**Instructions to follow**
Copy each line of the entries below that contains the string "Asiago".

**Records**
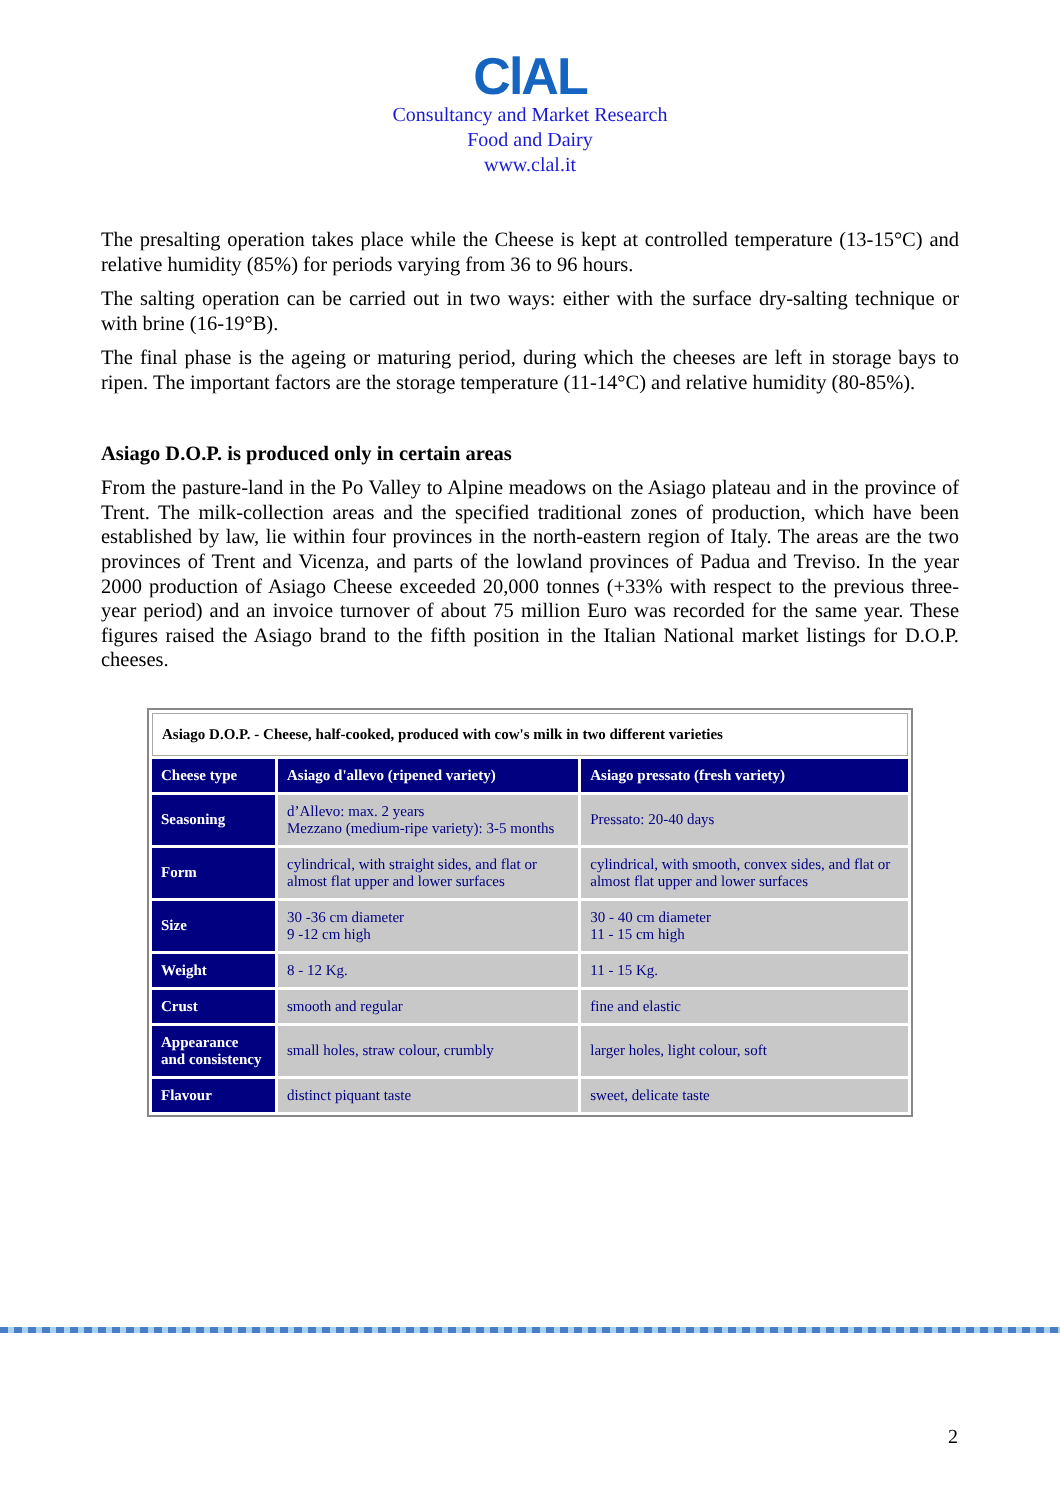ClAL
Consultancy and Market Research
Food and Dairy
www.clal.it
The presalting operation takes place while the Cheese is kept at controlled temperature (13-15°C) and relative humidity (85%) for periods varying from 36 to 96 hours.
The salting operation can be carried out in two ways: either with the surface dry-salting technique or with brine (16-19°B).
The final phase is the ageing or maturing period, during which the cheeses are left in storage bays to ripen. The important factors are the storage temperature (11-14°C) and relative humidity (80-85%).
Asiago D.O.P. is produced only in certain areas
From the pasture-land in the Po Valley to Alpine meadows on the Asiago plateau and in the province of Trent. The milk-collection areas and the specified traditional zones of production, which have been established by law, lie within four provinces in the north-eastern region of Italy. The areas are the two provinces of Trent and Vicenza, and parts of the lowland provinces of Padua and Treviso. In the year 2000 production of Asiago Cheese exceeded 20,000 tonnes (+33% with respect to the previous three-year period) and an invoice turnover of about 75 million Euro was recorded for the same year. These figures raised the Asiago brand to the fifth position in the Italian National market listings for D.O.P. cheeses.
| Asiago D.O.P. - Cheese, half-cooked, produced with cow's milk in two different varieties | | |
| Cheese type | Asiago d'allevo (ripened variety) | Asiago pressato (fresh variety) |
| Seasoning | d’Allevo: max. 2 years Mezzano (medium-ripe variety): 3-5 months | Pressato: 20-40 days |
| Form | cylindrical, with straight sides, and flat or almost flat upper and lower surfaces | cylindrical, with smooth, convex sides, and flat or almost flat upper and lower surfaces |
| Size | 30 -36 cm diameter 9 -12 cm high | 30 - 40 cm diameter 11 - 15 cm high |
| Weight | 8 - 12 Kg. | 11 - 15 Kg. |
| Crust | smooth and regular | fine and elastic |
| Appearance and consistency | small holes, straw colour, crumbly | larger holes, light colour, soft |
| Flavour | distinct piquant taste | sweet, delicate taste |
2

**The answer**
Asiago D.O.P. is produced only in certain areas
From the pasture-land in the Po Valley to Alpine meadows on the Asiago plateau and in the province of Trent. The milk-collection areas and the specified traditional zones of production, which have been established by law, lie within four provinces in the north-eastern region of Italy. The areas are the two provinces of Trent and Vicenza, and parts of the lowland provinces of Padua and Treviso. In the year 2000 production of Asiago Cheese exceeded 20,000 tonnes (+33% with respect to the previous three-year period) and an invoice turnover of about 75 million Euro was recorded for the same year. These figures raised the Asiago brand to the fifth position in the Italian National market listings for D.O.P. cheeses.
| Asiago D.O.P. - Cheese, half-cooked, produced with cow's milk in two different varieties | | |
| Cheese type | Asiago d'allevo (ripened variety) | Asiago pressato (fresh variety) |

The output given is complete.